Is Corbyn the answer to Cruddas’ five questions?

Jon Cruddas has put 5 questions to the candidates for the Labour leadership.  You can see them here. No need to repeat them; they are hardly questions at all really. They attempt to frame the debate in much the same way that the Tories framed the debate for Labour. They ask what candidates have to say to a working class that is fiscally and socially conservative. This, Cruddas is saying, is what politics has to be about for Labour as well as everybody else.

An early comment quite rightly offered 5 quite different questions centred on inequality, the irresponsibility of bankers etc., neatly suggesting a Labour breakout from the Conservative discourse. But let us take Cruddas at face value; suppose our questions will not be heard much less answered unless we address this. So, the working class is fiscally and socially conservative. What to do? Labour wins nothing by tailoring its appeal to such prejudices.
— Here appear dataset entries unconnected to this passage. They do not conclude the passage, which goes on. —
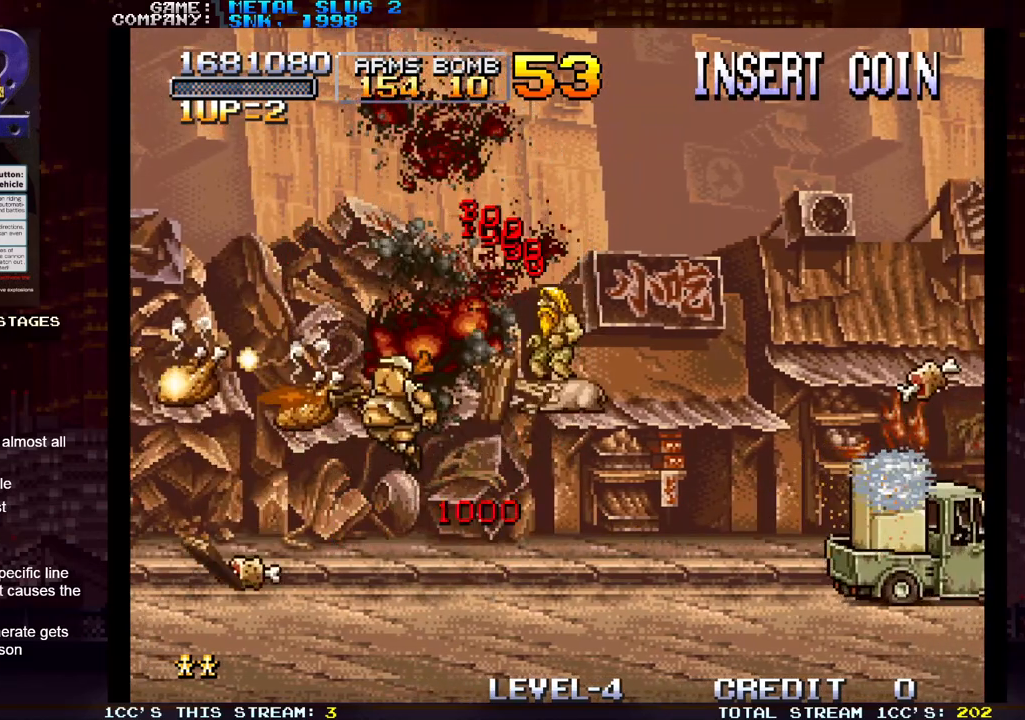
{"buttons": [], "left_stick": "center", "events": [[450, "left_stick", "center"]]}
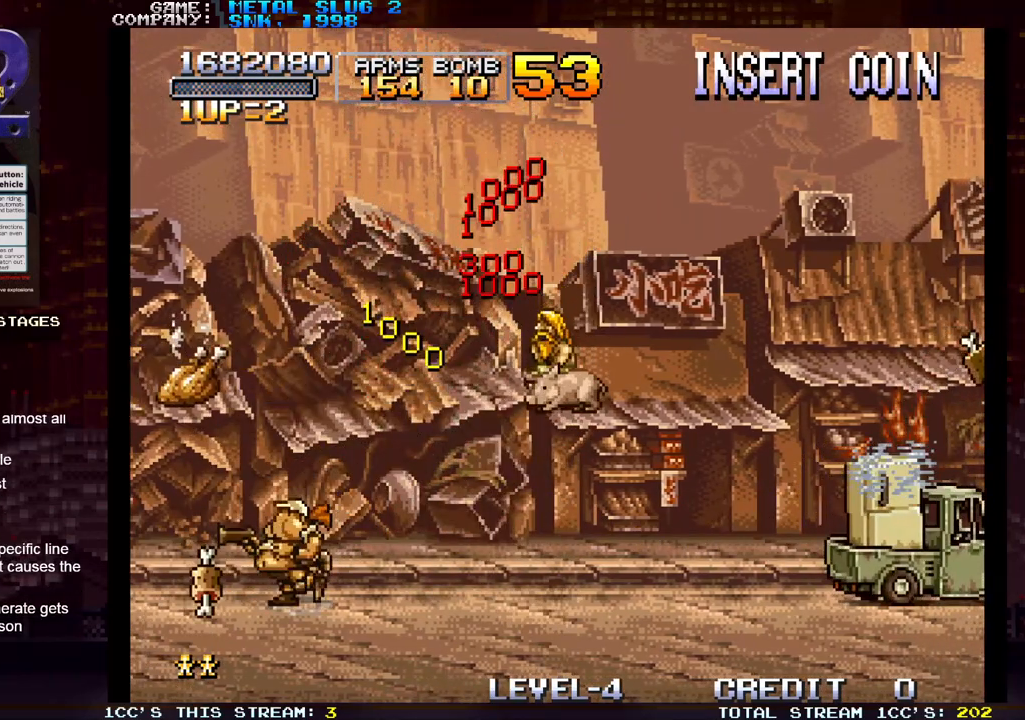
{"buttons": [], "left_stick": "right", "events": [[17, "TRIANGLE", "down"], [67, "left_stick", "right"], [117, "TRIANGLE", "up"], [217, "SQUARE", "down"], [267, "SQUARE", "up"]]}
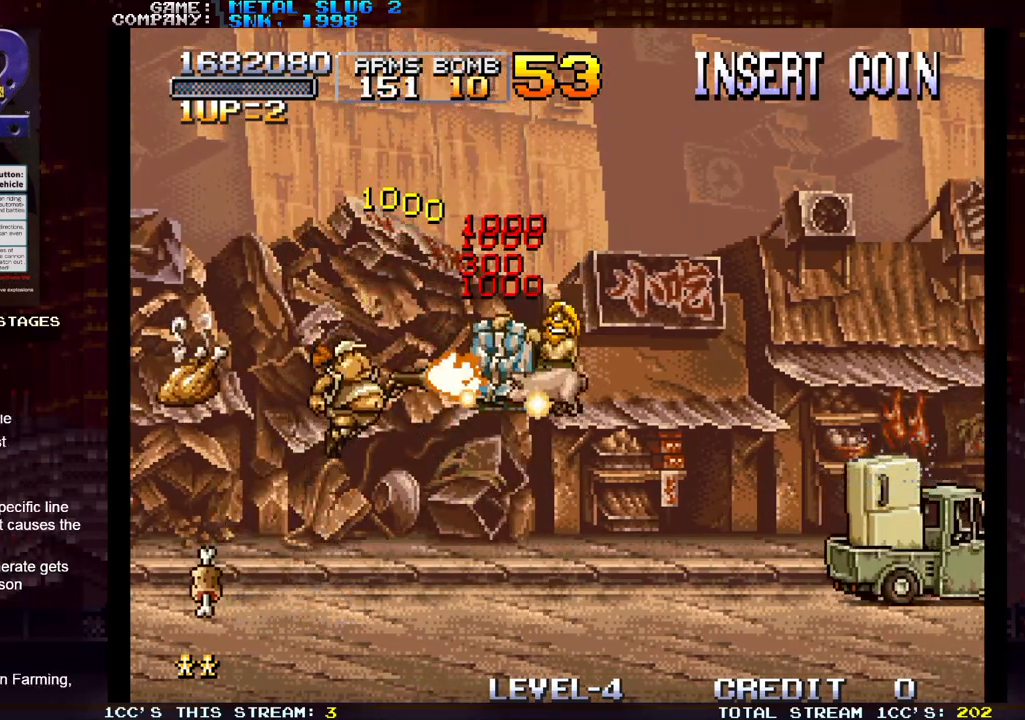
{"buttons": ["SQUARE"], "left_stick": "right", "events": [[167, "SQUARE", "down"], [217, "SQUARE", "up"], [333, "SQUARE", "down"], [400, "SQUARE", "up"], [500, "SQUARE", "down"]]}
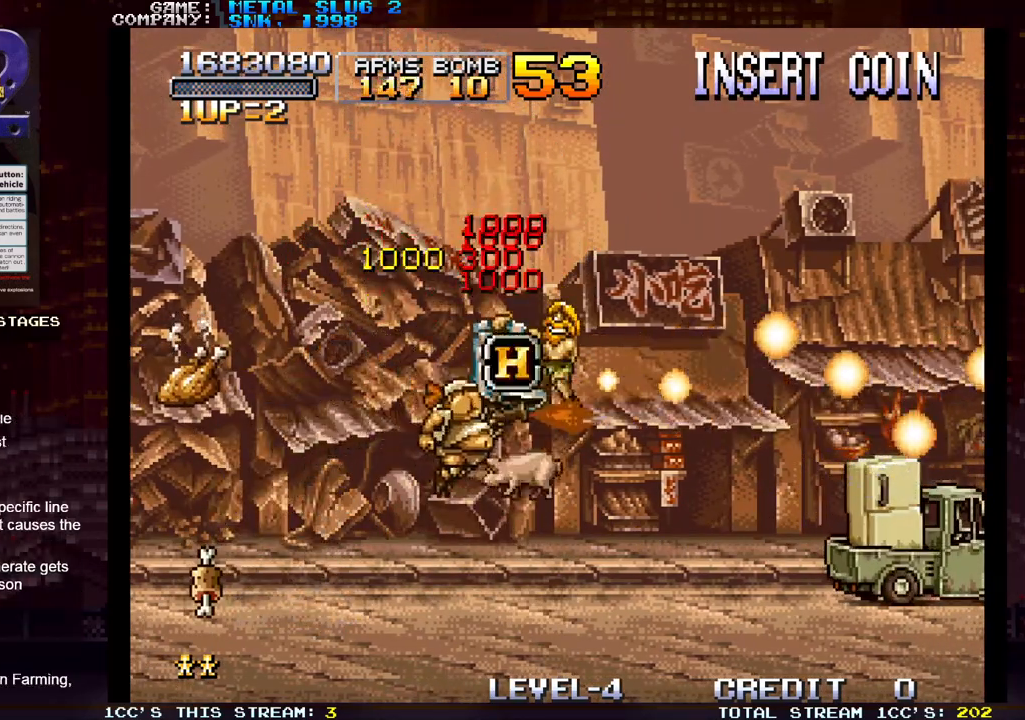
{"buttons": [], "left_stick": "center", "events": [[67, "SQUARE", "up"], [183, "SQUARE", "down"], [250, "SQUARE", "up"], [367, "SQUARE", "down"], [433, "SQUARE", "up"], [500, "left_stick", "center"]]}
Cruddas’ questions would have been less dispiriting if he had asked how do we challenge them?

Policies are one thing. There does have to be an argument about welfare (social responsibility), immigration (humanity and labour markets), and state spending (investment, economic stimulus), the things Cruddas can’t lift his eyes from. But much more important is the narrative that frames that argument, the context that makes these questions meaningful. Cruddas has hinted elsewhere that he would like to construct a context from a fabricated ‘progressive patriotism’, and more positively from a re-telling of working class history and experience, but his ‘questions’ reflect none of that. They are too, too crude.

In any case, the larger narrative needs a harder centre.  Welfare, immigration and state spending are also about a financial sector dangerously out of control and the underinvestment that powers a low productivity economy; the involvement of the West in wars in the East that drives asylum claims; unregulated labour markets and poorly organised labour that make migration a threat; the right  to work and the right to sustain a decent life through work denied by unemployment and zero-hours contracts.

Corbyn’s modest form of left-wing social democracy, whatever its limitations, offers a different narrative and the enthusiasm it has generated something to build on. Cruddas’ crude questions just miss the point.